Muito apropriadamente, a Estrutura Civil da Internet foi escrita pelos cidadãos através de um portal online chamado Wikilegis. Aqui, as pessoas podem enviar sugestões de texto, discutir tópicos e fazer perguntas sobre o uso seguro da Internet. Seguida de várias consultas sobre o texto jurídico e o procedimento nas câmaras legislativas, a lei foi aprovada em 2014 e inspirou outros países a fazer o mesmo, incluindo a Itália.
Essa experiência só foi possível porque as instituições envolvidas, nos poderes legislativo e executivo, foram preparadas com soluções para garantir a participação social nas mídias digitais. Por exemplo, a Câmara dos Deputados foi uma das primeiras instituições do governo federal a criar um laboratório de inovação, o LabHacker – quem, aliás, foi responsável pela construção dos Wikilegis usados para processar o Marco Legal da Internet. Sem mencionar o portal. Cidadania eletrônica, do Senado Federal, criado em 2012, que permite aos cidadãos propor temas para a criação de leis, até Maio até 2020, mais de 74.000 idéias legislativas haviam sido submetidas e 7 milhões de assinaturas foram coletadas.
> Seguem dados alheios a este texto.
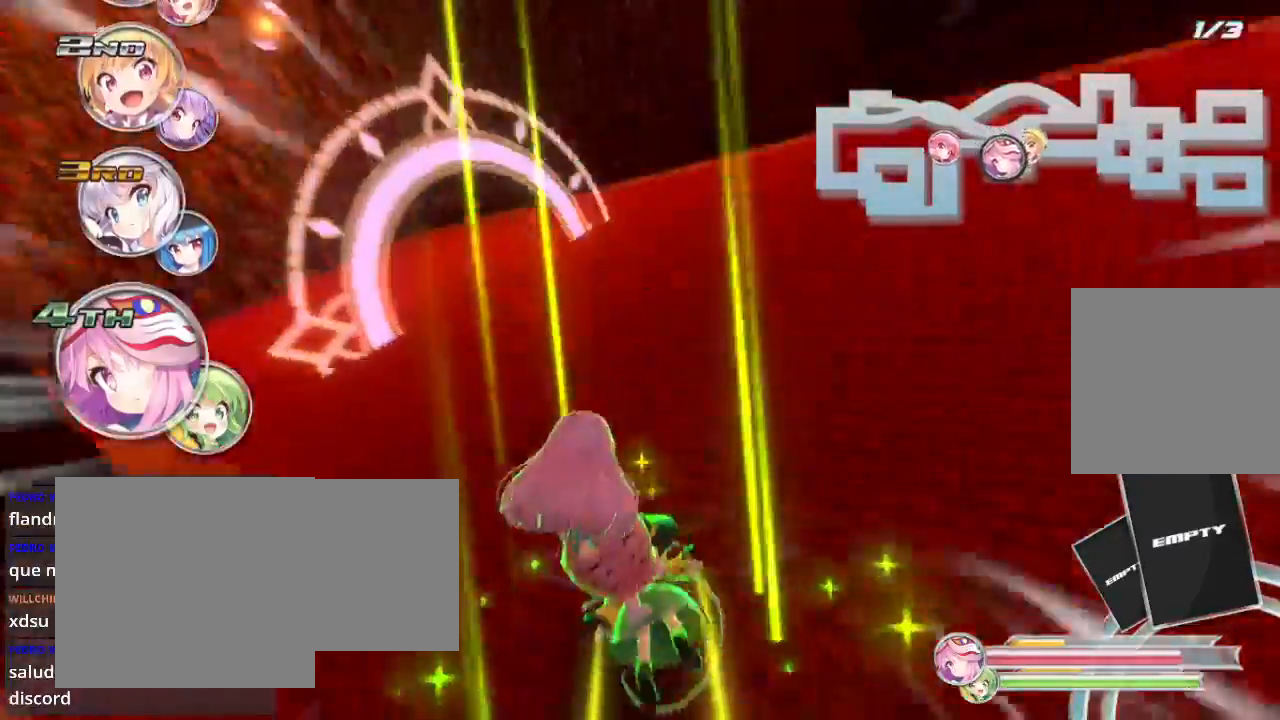
{"buttons": ["L2", "R2"], "left_stick": "left", "right_stick": "center", "events": []}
E para que essa ampla participação seja possível, o uso de tecnologias é essencial. Soluções como big data e inteligência artificial Será cada vez mais utilizado para acompanhar as demandas e expectativas da população em relação aos mais variados temas.
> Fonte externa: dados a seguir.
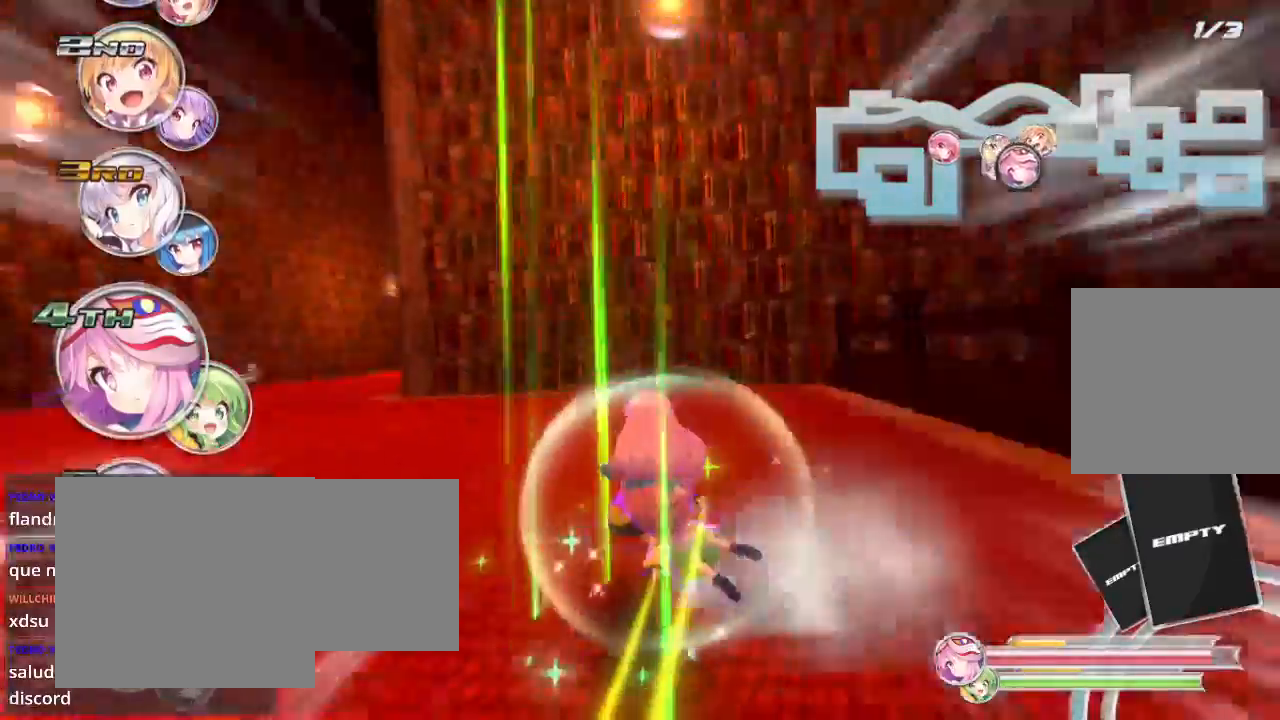
{"buttons": ["R2"], "left_stick": "right", "right_stick": "center", "events": [[400, "L2", "up"], [500, "left_stick", "right"]]}
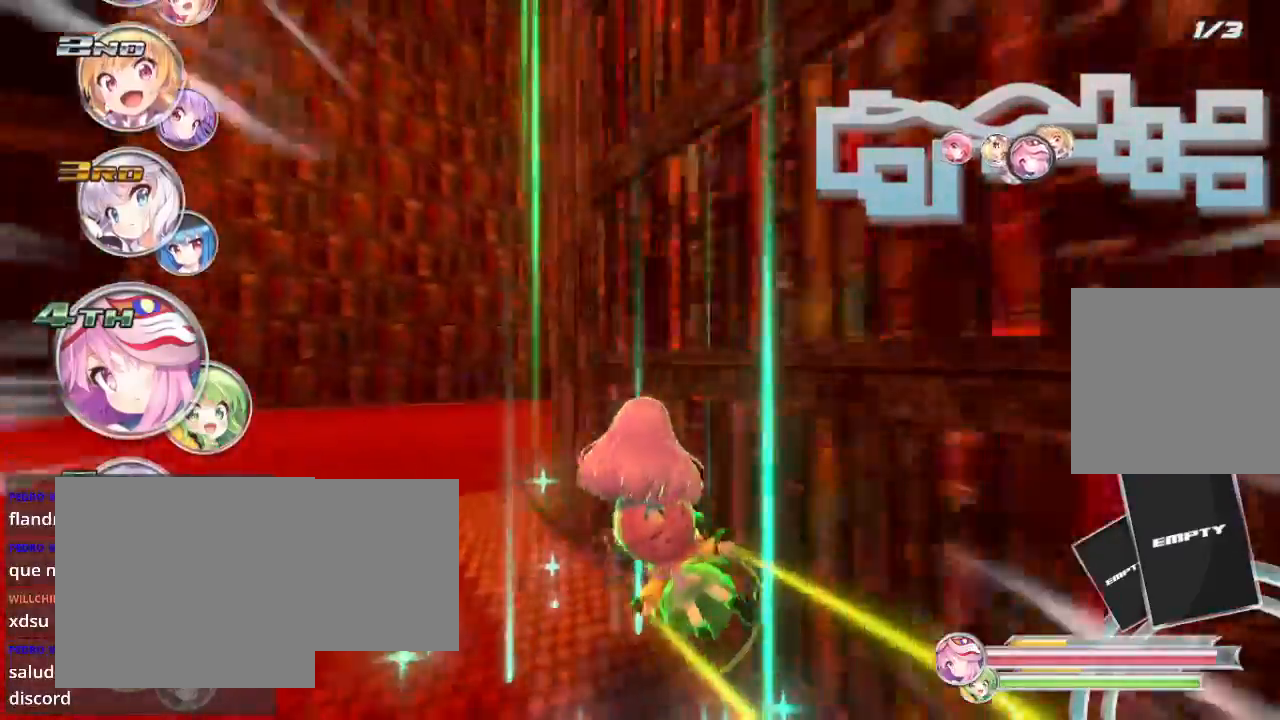
{"buttons": ["R2"], "left_stick": "right", "right_stick": "center", "events": []}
Por sua vez, a participação social na construção de leis é essencial por pelo menos duas razões.
Primeiro, permite que os legisladores aproveitem a inteligência coletiva para pensar em soluções que ajudam a resolver problemas complexos; afinal, nada é mais apropriado para o trabalho legislativo, responsável pela regulação de várias questões, do que ouvir as pessoas que serão mais afetadas pelas decisões
Em segundo lugar, fortalece a legitimidade das ações do setor público, aspecto especialmente sensível nos últimos anos para os brasileiros: o Índice de Confiança Social (ICS) Publicados Pelo Ibope, em agosto de 2019, mostra que a confiança nas instituições públicas foi a mais baixa dos últimos 10 anos.
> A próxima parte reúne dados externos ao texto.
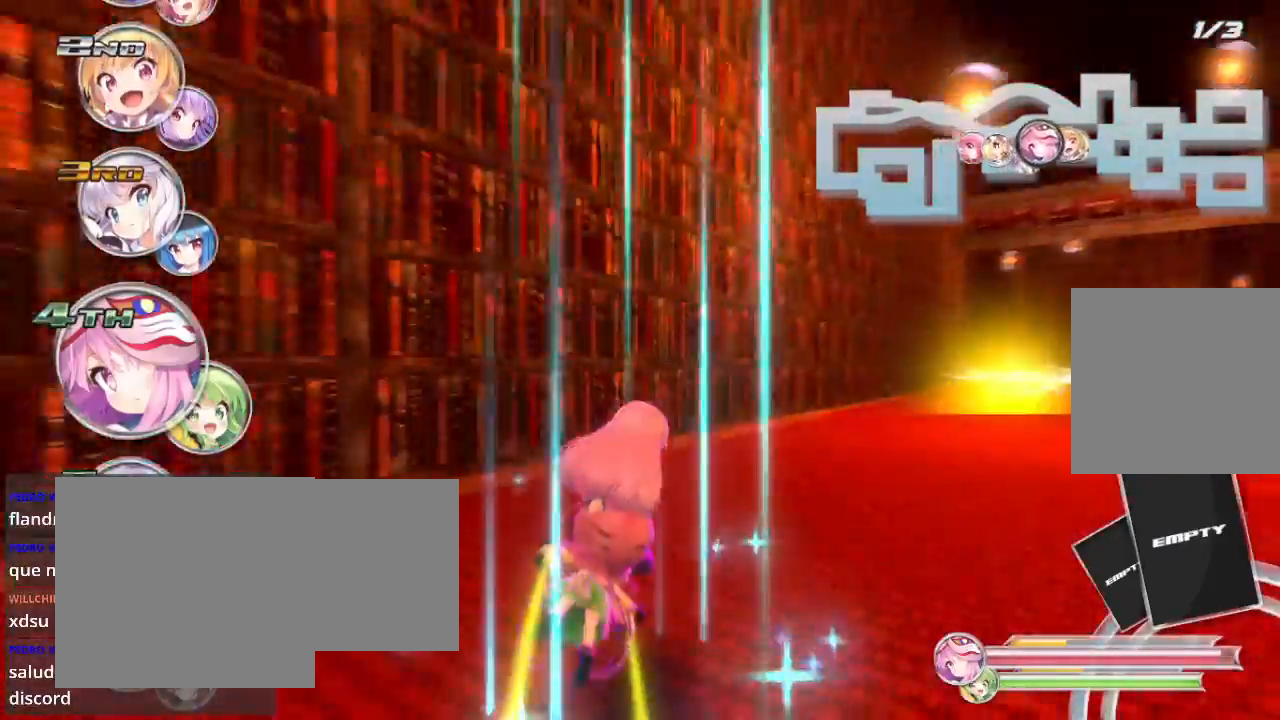
{"buttons": ["R2"], "left_stick": "right", "right_stick": "center", "events": [[333, "L2", "down"], [400, "L2", "up"]]}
Combinar participação social e tecnologia pode fortalecer instituições, decisões e também democracia.
Tecnologia para transformar instituições, decisões e democracia.
A transformação na legislatura foi acelerada pela pandemia, inicialmente para garantir a continuidade das atividades do parlamento. Mas pode ter chegado a ficar e transformar a participação social em legislação. Para garantir que isso seja possível, certos requisitos devem ser atendidos.
Primeiro, verifique se há diversidade. É necessário ouvir pessoas com as mais diferentes características, histórias e perspectivas para que a participação seja representativa.
Segundo, que as contribuições apresentadas são, de fato, consideradas, não como uma participação vazia de significado ou resultados.
Estamos diante de uma oportunidade única, na qual a tecnologia pode transformar a democracia e transformá-la em um exercício diário que não termina com as eleições.